The path of this dissertation project is to discover the strengths, weaknesses, and the next steps to growth for evangelism in the Evangelical Covenant Church. I am now beginning my second year as the team leader for evangelism. My position is unique because I simultaneously serve as the founding and senior pastor Fountain of Life Covenant Church and as the evangelism leader for our fine denomination.
In September 2011, President Gary Walter and Director of Church Growth and Evangelism Dave Olson approached me and asked me to consider the full-time job of evangelism leader. I prayerfully respectfully declined the opportunity for four reasons. First, all of my family and extended family live in Los Angeles. My family deeply loves our city and we could not imagine doing urban ministry in any other context. Second, I carry a deep love for the church my family and I planted four years ago. The third reason is a belief that evangelism leadership is best delivered in the context of local ministry. Ihave sat through too many inspirational sermons and seminary lectures where the
evangelism leader refers back to his or her ministry ‘on the ground’ five years past. Lastly, I work with the Los Angeles Lakers Band, and I half-heartedly joked with Gary and Dave that the Lord would never lead me to relocation before Kobe Bryant retired.
Together, we crafted a new model of evangelism leadership for our denomination.
The vision was to lead evangelism from the field, meaning that I would stay at Fountain of Life Covenant Church as the senior pastor half time, and perform the duties of evangelism team leader at 50 percent. I would train the denomination in evangelism; Long Beach as my learning lab. To my delight, my thoughtful and flexible leaders saw merit in this model. I was offered the role on my fortieth birthday. I received this invitation as both God’s affirmation, and a confirmation of evangelism leadership as a part of my destiny and ultimate contribution to Jesus and the Kingdom of God.
Of particular interest to me has been a burden to understand the challenges of leading the local church into evangelism without the instincts of one who is spiritually gifted in that area.
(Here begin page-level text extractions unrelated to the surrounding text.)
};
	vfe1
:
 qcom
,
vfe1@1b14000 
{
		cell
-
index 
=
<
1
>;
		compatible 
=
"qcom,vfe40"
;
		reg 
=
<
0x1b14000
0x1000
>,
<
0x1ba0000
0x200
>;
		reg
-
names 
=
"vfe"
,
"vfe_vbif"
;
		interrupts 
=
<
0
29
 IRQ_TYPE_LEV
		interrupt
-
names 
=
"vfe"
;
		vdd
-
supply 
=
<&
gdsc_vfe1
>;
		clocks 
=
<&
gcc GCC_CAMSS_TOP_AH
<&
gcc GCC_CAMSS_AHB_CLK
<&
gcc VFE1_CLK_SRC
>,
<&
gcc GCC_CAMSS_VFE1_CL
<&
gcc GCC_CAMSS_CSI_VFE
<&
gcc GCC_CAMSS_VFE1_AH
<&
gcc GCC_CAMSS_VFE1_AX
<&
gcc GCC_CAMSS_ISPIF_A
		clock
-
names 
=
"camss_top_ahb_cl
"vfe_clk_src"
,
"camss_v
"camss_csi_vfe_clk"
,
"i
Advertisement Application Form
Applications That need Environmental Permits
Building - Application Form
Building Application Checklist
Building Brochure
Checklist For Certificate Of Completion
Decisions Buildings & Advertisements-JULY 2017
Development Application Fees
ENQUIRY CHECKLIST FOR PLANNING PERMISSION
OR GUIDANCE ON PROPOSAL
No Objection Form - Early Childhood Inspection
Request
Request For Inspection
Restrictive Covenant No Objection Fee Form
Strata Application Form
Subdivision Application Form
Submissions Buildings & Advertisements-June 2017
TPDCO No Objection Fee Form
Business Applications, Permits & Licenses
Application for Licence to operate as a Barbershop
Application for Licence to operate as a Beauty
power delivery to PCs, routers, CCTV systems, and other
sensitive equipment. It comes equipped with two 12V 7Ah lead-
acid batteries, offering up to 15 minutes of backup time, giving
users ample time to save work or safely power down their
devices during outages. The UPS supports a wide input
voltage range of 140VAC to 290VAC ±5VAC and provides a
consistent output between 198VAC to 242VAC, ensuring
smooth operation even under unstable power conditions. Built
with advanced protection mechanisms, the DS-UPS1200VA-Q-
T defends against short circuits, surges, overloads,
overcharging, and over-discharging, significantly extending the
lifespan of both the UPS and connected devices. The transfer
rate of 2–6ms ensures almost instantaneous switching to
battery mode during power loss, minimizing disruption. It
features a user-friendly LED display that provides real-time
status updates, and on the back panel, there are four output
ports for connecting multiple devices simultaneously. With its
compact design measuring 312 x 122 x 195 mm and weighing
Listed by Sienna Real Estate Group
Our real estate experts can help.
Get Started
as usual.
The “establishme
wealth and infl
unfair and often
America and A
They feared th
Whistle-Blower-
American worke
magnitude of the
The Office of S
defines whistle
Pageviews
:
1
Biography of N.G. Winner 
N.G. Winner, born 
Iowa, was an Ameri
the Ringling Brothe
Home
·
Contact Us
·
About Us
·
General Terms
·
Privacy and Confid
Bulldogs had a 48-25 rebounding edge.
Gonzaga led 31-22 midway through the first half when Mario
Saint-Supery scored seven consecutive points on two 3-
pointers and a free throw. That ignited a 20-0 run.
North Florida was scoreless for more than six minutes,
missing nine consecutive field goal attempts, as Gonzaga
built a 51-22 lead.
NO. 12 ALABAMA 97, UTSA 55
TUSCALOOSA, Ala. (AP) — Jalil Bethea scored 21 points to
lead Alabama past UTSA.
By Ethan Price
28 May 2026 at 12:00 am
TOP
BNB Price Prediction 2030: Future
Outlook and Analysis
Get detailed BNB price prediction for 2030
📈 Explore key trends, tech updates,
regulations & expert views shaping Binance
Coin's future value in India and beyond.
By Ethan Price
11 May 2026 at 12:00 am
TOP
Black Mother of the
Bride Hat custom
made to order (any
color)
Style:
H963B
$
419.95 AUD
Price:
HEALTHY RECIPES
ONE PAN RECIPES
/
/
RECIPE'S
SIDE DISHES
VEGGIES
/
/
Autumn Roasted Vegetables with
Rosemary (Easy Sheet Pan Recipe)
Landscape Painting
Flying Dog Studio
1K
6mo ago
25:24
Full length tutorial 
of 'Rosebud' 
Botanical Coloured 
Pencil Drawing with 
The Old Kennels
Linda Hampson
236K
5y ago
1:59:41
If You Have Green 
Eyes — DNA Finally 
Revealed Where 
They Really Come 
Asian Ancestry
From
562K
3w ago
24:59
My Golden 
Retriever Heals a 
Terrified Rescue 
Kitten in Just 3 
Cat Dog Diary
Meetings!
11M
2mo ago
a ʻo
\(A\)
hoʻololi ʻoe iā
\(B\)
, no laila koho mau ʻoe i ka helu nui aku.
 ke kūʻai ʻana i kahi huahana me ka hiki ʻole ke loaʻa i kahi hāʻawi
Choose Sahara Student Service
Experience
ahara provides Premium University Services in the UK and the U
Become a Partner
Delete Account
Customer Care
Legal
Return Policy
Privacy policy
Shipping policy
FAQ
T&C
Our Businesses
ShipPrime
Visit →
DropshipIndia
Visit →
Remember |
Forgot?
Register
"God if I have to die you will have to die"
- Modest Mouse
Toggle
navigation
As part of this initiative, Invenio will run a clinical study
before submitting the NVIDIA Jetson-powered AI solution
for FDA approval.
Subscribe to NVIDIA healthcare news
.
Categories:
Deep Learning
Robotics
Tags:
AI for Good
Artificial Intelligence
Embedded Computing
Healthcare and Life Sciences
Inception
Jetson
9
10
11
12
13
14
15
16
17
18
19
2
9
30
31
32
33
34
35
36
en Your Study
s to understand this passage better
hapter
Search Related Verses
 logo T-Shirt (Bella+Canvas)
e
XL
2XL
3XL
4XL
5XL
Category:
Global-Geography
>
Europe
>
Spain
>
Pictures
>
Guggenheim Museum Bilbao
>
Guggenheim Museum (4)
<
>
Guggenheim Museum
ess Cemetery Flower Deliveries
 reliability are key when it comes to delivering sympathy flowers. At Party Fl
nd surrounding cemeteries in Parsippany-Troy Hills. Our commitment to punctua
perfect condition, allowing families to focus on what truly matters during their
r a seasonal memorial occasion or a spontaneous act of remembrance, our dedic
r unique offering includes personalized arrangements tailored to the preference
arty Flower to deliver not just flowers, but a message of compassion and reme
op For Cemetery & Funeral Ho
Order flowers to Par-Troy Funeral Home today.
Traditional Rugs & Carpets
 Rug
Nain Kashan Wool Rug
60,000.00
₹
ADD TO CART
For evangelism to flourish in the local church, the pastor does not need to operate in the spiritual gift, but the pastor does need to take responsibility for guiding the mission into evangelical fruitfulness. In the context of my current pastoral position as Director of Evangelism, my research this past year has been a process of intimately learning the culture, the climate, and the real needs of 831 Evangelical Covenant churches.
The following dissertation project is a detailed description of my experiences, as well as my theological and practical reflections on what God has taught me, so that the churches might bear much fruit in the years ahead.